[Opening Study text section]

Ok, but how the brain learns?
According to neuroplasticity2, the brain can change in three very basic ways to support learning:
1.Chemical: transfer chemical signals between neurons. It supports short-term memory.
2.Structural: altering/creating the connections between neurons. It supports long-term memory.
3.Functional: The more we use a brain region, the more excitable and easier is to use it again and again.

“Behaviour drives changes in the physical structure of the brain which manifest as changes in our abilities.”

ANN & BNN Learning Costs
BNN learning is an expensive problem due to the cost related with the information load, the very large doses of practise that are needed. Generally we humans unconciously decide to learn a new skill after evaluating the function of f(x) = y where we put the following variables as input
i. effort,
ii.time,
iii.cost against other choices that our time and/or efforts could be spent on,
and take as output the learning decision.

Learning is best when you connect it to things that you’ve already learned. We’ll make a connection between the known (BNN) and unknown information by diving into an artificial feedforwardiii neural network, named Ceniaii.
Cenia’s learning was earlier a really expensive problem due to the lack of data and the slow computers; now both of the sources are available.
The learning cost of a neural net is related to efficiency and accuracy. Efficiency cost is about the computational resources like the training time, the complexity of the model and the memory space needed for the model to run. Accuracy is related with how close to the truth is the prediction result. Usually measured via mean squarred error and the ROC learning curve.

[Closing Study text section]

Work request 1 - Using the text on brain and neural network learning, decide whether each statement agrees with it: (a) Structural change in the brain supports short-term memory. (b) The efficiency cost of a neural net includes the memory space the model needs to run. (c) Cenia's learning is still expensive because computers remain slow. Answer yes or no for each and quote the words of the text that decide it.
Work request 2 - Extend the text on brain and neural network learning, picking up right after its final sentence.

[Opening Extracted information section]

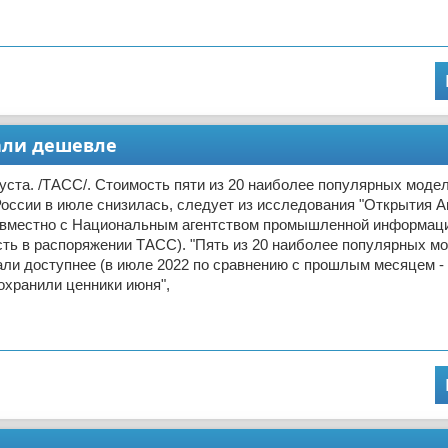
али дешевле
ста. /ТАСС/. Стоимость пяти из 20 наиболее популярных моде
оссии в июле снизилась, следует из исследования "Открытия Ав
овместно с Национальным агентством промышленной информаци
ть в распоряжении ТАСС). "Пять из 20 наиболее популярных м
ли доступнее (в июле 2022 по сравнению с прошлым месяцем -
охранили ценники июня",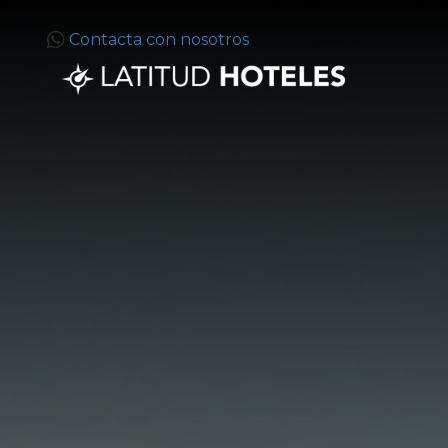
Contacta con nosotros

[Closing Extracted information section]
[Opening Extracted information section]

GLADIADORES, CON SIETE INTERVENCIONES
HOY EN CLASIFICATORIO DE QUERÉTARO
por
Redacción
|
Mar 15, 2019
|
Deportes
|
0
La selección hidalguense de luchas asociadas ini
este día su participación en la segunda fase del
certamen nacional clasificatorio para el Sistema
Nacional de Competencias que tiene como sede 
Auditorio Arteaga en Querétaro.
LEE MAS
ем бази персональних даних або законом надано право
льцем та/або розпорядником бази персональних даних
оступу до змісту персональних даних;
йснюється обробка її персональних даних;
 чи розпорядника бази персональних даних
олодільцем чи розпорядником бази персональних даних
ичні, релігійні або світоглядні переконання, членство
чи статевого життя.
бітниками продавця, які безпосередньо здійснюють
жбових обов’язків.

[Closing Extracted information section]

Exercise response 1 -
(a) No: "Structural: altering/creating the connections between neurons. It supports long-term memory."
(b) Yes: "Efficiency cost is about the computational resources like the training time, the complexity of the model and the memory space needed for the model to run."
(c) No: "Cenia’s learning was earlier a really expensive problem due to the lack of data and the slow computers; now both of the sources are available."

Exercise response 2 -
“Every luxury has a cost, and everything is a luxury, starting with being in the world.” –Cesare Pavese

Problem Formulation: Classify Images

Let’s say the desired learning outcome of Cenia is to detect which photos contain a duck. This is a classification problem because the output variable is a discrete value and not a continuous one.

1
2
3
y = {0,1}
0: not a duck
1: a duck

Let’s see how our brain can process images before teaching Cenia to do that. One of the brain’s earliest visual processing centers, V1, identifies simple forms like vertical, horizontal, and diagonal edges of contrasting intensities, or lines. Downstream visual centers V2, V3, V4 weave together these basic visual forms to create the beginnings of a visual tapestry3. The human brain does so in a fraction of a second and automatically organize information into a “whole” even as an individual’s gaze and attention are focused on only one part4.

“An image can be compared with a bag of thousands of little Lego blocks in chaotic order.”

ANN Learning
Cenia’s learning can be achieved through three steps:

  1. Build
  2. Train
  3. Test

Let’s decompose each step and then see the big picture (bottom-up approach). So, do not worry about concepts that you don’t grasp right now because everything takes shape later.

1. Build the model: Architecture

In the building step of a supervised classifier, we have to decide about the training set, the data preparation and the model architecture.

Duck


The training set is composed of training examples that we feed in the network to base its learning. The training set will be a matrix where each row is a training example and each column is a feature, also called predictor,indepedent variable or covariate. In our case, each feature is a number which shows the pixel intensity at each location of the image. Column ‘y’ contains the real label for the image, the actual output that we are trying to predict. In a 2 dimensional ‘mind-space’ you can imagine the columns being the diferent senses our brain absorbs and the rows as the experiences-cases absorbed in different time-intervals.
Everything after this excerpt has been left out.